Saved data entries
┌──

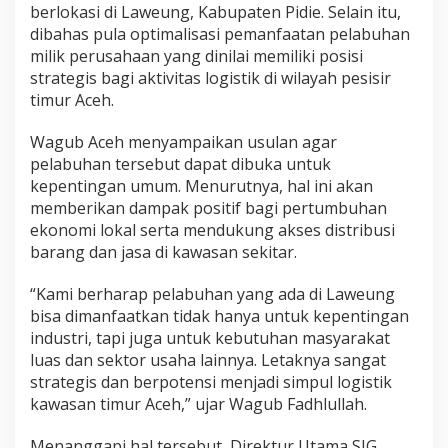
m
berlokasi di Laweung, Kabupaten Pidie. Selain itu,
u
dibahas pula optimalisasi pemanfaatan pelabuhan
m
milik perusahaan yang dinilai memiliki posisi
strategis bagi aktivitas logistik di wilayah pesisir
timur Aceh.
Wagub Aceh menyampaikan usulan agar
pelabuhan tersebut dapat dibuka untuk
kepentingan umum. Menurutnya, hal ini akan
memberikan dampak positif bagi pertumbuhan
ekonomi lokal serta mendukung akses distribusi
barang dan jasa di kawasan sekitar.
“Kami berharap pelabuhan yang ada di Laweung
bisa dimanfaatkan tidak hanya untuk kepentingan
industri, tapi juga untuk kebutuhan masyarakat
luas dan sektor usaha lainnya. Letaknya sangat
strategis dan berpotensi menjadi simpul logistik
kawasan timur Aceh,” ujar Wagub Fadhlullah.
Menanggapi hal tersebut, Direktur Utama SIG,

└──

__INSTRUCTIONS TO FOLLOW__.
Take the line holding "kepentingan umum. Menurutnya, hal ini akan" and the lines after it through the end of the entries. Retype them exactly and add nothing.

__ANSWER__.
kepentingan umum. Menurutnya, hal ini akan
memberikan dampak positif bagi pertumbuhan
ekonomi lokal serta mendukung akses distribusi
barang dan jasa di kawasan sekitar.
“Kami berharap pelabuhan yang ada di Laweung
bisa dimanfaatkan tidak hanya untuk kepentingan
industri, tapi juga untuk kebutuhan masyarakat
luas dan sektor usaha lainnya. Letaknya sangat
strategis dan berpotensi menjadi simpul logistik
kawasan timur Aceh,” ujar Wagub Fadhlullah.
Menanggapi hal tersebut, Direktur Utama SIG,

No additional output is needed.